Work to complete:
a: List every section heading in the flowchart tips.
b: Extend the flowchart tips with the next part, beginning after their final sentence.

Keep your format consistent

Whether you're utilizing shapes or SmartArt, establish a formatting style and stick to it throughout your flowchart. This includes using the same font, color scheme, and shape styles for similar elements. 

A consistent format creates a sense of order and makes it easier for readers to follow the flow of information. For example, use rectangles for all process steps, diamonds for all decision points, and maintain a consistent color scheme for connectors.

Test for message clarity

Before hitting print (or send), put on your toughest critic hat. Can you, the creator, effortlessly understand the process depicted in the flowchart? Walk through it yourself, pretending you're seeing it for the first time. If anything feels unclear or needs to be explained, it's time to revisit those sections and simplify the text or rearrange the shapes for better flow.

Get feedback

Once you're happy with your flowchart, consider sharing it with a trusted colleague or stakeholder for feedback. A fresh pair of eyes can often spot areas for improvement or suggest ways to enhance clarity. Their feedback can be invaluable in ensuring your flowchart effectively communicates the intended message to a wider audience.

Provided data:
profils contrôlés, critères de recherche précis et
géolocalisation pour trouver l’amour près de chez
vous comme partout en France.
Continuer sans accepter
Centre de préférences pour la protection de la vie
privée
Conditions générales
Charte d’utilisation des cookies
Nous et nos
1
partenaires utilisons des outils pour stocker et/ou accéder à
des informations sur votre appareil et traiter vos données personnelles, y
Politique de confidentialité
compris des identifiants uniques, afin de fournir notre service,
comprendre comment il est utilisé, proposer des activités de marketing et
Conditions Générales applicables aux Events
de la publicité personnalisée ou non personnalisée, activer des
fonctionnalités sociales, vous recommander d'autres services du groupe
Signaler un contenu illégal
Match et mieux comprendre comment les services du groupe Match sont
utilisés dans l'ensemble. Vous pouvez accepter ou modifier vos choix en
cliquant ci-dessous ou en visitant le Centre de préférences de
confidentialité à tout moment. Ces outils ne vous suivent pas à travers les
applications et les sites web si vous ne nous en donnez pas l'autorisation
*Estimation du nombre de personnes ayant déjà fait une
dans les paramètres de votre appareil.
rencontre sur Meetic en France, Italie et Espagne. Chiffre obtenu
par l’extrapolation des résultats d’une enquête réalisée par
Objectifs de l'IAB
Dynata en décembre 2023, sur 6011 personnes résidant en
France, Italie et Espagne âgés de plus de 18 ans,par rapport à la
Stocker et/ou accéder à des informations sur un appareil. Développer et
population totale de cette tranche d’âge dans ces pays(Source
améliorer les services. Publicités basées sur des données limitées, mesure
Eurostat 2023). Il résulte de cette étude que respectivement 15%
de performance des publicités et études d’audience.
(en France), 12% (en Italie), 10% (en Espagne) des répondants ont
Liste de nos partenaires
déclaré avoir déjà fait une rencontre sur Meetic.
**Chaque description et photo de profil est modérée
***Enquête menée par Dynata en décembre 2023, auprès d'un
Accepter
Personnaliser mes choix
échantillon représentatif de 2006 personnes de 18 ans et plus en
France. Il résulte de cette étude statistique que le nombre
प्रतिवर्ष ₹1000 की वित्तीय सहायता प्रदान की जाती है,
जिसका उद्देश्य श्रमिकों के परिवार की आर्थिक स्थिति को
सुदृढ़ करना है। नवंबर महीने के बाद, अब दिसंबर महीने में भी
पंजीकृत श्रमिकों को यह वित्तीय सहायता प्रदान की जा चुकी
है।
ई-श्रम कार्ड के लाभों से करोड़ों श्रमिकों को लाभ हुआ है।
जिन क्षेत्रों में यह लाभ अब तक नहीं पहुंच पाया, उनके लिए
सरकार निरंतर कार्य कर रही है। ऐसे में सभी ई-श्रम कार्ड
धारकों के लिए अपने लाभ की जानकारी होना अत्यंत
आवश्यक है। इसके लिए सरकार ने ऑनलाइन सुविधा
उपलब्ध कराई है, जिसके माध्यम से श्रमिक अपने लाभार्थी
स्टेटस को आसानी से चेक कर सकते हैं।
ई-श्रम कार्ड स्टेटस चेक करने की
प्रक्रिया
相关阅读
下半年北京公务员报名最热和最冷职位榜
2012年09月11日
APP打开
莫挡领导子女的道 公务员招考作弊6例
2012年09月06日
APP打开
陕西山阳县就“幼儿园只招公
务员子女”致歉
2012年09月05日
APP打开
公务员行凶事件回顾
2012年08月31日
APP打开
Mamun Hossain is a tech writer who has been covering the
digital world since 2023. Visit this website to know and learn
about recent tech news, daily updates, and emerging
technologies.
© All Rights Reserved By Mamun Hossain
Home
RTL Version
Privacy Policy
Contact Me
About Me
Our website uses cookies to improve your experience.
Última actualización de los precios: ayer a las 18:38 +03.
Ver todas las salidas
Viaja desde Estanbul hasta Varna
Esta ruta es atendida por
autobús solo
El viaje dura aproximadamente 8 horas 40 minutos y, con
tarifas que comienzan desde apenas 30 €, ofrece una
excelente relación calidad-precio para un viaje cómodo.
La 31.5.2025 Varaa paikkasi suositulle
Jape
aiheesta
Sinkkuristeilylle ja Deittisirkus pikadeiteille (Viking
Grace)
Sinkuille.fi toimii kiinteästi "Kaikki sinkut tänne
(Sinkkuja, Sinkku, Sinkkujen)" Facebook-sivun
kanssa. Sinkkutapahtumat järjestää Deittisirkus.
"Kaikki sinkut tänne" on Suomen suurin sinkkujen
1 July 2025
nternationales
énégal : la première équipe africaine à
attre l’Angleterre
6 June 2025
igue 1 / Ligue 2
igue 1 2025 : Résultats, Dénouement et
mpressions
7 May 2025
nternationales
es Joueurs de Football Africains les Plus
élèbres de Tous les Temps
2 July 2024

Activity answers:
a:
Keep your format consistent
Test for message clarity
Get feedback

b:
Dedicated flowchart software 

While Microsoft Word offers a surprisingly robust set of tools for creating flowcharts, dedicated chart software solutions are also available. But is the extra app worth it?

Dedicated flowchart software offers a wider range of pre-designed templates and shape options, catering to different flowchart needs. It may also provide advanced features like automatic layout adjustments, real-time collaboration tools, and the ability to export flowcharts in various formats. 

Or, if you're using a flowchart to map out your organization's workflows, you can use Zapier Canvas. It's a free diagramming tool that lets you go from sketch to automation, share documentation to keep your team aligned, and streamline business processes with AI—all in one place.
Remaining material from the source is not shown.